╭──

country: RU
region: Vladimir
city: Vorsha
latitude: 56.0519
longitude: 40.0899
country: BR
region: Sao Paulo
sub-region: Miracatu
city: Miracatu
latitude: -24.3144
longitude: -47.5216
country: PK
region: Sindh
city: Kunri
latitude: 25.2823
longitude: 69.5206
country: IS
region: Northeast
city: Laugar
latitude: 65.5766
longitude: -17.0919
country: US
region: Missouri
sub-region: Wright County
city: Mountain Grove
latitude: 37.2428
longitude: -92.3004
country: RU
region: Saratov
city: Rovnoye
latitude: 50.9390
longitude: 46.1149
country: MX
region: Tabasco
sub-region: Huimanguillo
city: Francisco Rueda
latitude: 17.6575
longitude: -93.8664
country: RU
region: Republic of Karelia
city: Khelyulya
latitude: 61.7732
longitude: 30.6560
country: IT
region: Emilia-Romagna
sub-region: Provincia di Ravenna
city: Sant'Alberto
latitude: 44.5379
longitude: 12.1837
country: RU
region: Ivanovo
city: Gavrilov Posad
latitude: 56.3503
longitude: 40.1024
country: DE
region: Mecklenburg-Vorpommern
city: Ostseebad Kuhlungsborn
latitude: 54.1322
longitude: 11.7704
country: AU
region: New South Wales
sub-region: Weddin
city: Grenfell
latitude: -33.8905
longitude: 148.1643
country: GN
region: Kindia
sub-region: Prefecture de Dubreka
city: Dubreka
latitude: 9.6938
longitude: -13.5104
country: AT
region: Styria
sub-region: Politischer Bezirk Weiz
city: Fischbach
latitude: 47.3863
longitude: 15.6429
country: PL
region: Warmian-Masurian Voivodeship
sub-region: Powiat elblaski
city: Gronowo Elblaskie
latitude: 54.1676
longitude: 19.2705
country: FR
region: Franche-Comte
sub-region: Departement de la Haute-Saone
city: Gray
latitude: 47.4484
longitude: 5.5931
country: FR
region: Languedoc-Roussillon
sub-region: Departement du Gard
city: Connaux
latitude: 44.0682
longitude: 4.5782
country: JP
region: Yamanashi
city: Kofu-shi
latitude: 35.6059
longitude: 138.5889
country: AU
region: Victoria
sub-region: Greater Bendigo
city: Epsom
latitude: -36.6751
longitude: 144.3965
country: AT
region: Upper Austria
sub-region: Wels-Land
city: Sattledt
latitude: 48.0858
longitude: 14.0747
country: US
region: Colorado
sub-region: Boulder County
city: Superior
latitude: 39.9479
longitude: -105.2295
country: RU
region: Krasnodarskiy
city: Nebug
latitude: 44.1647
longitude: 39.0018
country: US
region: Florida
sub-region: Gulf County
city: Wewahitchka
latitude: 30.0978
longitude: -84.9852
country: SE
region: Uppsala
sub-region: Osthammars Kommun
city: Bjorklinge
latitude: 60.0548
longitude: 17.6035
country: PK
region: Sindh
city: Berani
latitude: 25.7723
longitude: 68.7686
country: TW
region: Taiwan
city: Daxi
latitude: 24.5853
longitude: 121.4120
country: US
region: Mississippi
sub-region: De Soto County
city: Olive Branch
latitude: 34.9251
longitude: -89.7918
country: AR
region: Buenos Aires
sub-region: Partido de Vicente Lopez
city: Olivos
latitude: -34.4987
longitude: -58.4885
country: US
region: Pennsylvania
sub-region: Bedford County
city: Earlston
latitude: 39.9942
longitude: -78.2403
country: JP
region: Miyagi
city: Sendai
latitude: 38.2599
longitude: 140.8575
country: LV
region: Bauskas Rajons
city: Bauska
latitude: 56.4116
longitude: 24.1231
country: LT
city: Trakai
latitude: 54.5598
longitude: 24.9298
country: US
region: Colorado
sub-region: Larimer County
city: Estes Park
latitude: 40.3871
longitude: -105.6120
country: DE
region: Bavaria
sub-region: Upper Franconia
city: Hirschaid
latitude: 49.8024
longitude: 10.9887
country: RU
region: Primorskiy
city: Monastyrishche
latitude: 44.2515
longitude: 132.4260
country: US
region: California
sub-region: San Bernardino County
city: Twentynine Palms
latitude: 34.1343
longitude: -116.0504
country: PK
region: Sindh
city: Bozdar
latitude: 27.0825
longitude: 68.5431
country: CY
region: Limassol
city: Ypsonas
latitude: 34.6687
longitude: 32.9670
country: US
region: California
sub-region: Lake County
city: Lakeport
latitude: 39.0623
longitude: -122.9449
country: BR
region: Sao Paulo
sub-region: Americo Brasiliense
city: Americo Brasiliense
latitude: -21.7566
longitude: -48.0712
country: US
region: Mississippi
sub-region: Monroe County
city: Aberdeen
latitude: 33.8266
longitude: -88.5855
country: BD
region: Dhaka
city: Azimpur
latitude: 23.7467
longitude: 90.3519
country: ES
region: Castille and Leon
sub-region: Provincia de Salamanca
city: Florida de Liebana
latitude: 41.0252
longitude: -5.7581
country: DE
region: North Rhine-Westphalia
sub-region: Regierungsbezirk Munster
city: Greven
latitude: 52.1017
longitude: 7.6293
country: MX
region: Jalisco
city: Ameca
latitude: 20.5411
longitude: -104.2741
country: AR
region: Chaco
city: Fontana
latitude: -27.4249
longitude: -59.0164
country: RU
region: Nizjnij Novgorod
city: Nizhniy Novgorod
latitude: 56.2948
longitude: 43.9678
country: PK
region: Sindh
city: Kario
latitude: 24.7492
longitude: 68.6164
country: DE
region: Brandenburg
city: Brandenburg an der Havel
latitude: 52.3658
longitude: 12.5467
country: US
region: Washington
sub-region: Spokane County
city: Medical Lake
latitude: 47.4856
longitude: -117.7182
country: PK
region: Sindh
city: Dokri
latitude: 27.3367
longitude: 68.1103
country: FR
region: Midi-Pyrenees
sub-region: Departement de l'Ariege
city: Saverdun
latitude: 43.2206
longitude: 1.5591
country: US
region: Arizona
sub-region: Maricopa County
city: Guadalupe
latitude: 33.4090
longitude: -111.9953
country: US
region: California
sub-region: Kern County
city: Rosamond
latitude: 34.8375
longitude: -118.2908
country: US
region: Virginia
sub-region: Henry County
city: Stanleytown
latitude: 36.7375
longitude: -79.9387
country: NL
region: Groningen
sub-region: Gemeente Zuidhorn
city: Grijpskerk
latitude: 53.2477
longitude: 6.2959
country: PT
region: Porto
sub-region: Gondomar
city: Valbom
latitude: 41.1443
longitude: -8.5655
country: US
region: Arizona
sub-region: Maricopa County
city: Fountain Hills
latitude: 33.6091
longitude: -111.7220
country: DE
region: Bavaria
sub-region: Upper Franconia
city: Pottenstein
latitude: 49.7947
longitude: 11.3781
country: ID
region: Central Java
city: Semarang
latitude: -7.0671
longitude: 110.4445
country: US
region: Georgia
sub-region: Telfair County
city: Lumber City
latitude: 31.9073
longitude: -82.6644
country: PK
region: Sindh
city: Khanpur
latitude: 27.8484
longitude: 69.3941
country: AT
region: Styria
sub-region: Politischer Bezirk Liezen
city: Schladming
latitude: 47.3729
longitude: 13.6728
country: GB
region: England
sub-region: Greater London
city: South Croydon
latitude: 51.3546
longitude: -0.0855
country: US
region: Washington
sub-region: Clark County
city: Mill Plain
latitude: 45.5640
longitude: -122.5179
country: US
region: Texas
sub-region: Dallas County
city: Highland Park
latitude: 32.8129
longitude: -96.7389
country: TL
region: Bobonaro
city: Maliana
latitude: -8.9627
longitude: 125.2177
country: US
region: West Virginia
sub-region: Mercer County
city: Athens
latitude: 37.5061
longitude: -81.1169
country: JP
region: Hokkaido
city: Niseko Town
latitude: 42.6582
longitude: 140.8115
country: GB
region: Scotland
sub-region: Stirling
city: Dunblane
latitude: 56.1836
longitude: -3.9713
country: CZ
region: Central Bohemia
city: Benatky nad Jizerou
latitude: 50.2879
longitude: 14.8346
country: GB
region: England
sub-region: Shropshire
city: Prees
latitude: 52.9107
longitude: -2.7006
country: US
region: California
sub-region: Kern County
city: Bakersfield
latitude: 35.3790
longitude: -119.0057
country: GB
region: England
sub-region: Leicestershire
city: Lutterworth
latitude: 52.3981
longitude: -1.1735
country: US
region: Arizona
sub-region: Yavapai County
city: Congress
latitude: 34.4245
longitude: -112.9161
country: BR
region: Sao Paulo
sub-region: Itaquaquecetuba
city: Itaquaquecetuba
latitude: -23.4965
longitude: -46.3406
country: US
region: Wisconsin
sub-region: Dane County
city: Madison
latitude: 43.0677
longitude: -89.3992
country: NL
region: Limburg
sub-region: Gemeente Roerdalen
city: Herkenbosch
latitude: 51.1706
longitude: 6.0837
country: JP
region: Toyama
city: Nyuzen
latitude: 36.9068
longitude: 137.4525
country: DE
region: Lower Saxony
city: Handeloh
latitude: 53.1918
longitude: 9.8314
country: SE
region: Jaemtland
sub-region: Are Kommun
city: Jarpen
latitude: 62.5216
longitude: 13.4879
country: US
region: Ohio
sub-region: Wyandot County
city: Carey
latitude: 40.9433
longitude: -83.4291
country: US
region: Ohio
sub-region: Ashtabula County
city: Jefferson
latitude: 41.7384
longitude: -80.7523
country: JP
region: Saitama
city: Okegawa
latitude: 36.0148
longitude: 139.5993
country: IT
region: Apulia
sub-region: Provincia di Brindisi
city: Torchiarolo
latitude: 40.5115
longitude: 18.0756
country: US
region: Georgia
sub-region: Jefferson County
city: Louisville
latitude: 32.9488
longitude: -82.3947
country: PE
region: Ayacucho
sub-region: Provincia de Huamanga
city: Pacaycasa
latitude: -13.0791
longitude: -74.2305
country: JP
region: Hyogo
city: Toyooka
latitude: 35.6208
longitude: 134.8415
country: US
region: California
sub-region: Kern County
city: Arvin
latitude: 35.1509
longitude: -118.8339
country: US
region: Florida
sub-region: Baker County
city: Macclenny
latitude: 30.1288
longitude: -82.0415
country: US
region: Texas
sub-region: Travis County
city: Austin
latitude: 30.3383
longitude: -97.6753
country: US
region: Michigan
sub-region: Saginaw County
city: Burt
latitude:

╰──

### What is needed
Lay out the lines from the one with "latitude: 34.4245" up to and including the one with "latitude: 36.9068" as a Markdown table with columns Row and Line, leaving out any blank lines.

### Final result
| Row | Line |
|---|---|
| 1 | latitude: 34.4245 |
| 2 | longitude: -112.9161 |
| 3 | country: BR |
| 4 | region: Sao Paulo |
| 5 | sub-region: Itaquaquecetuba |
| 6 | city: Itaquaquecetuba |
| 7 | latitude: -23.4965 |
| 8 | longitude: -46.3406 |
| 9 | country: US |
| 10 | region: Wisconsin |
| 11 | sub-region: Dane County |
| 12 | city: Madison |
| 13 | latitude: 43.0677 |
| 14 | longitude: -89.3992 |
| 15 | country: NL |
| 16 | region: Limburg |
| 17 | sub-region: Gemeente Roerdalen |
| 18 | city: Herkenbosch |
| 19 | latitude: 51.1706 |
| 20 | longitude: 6.0837 |
| 21 | country: JP |
| 22 | region: Toyama |
| 23 | city: Nyuzen |
| 24 | latitude: 36.9068 |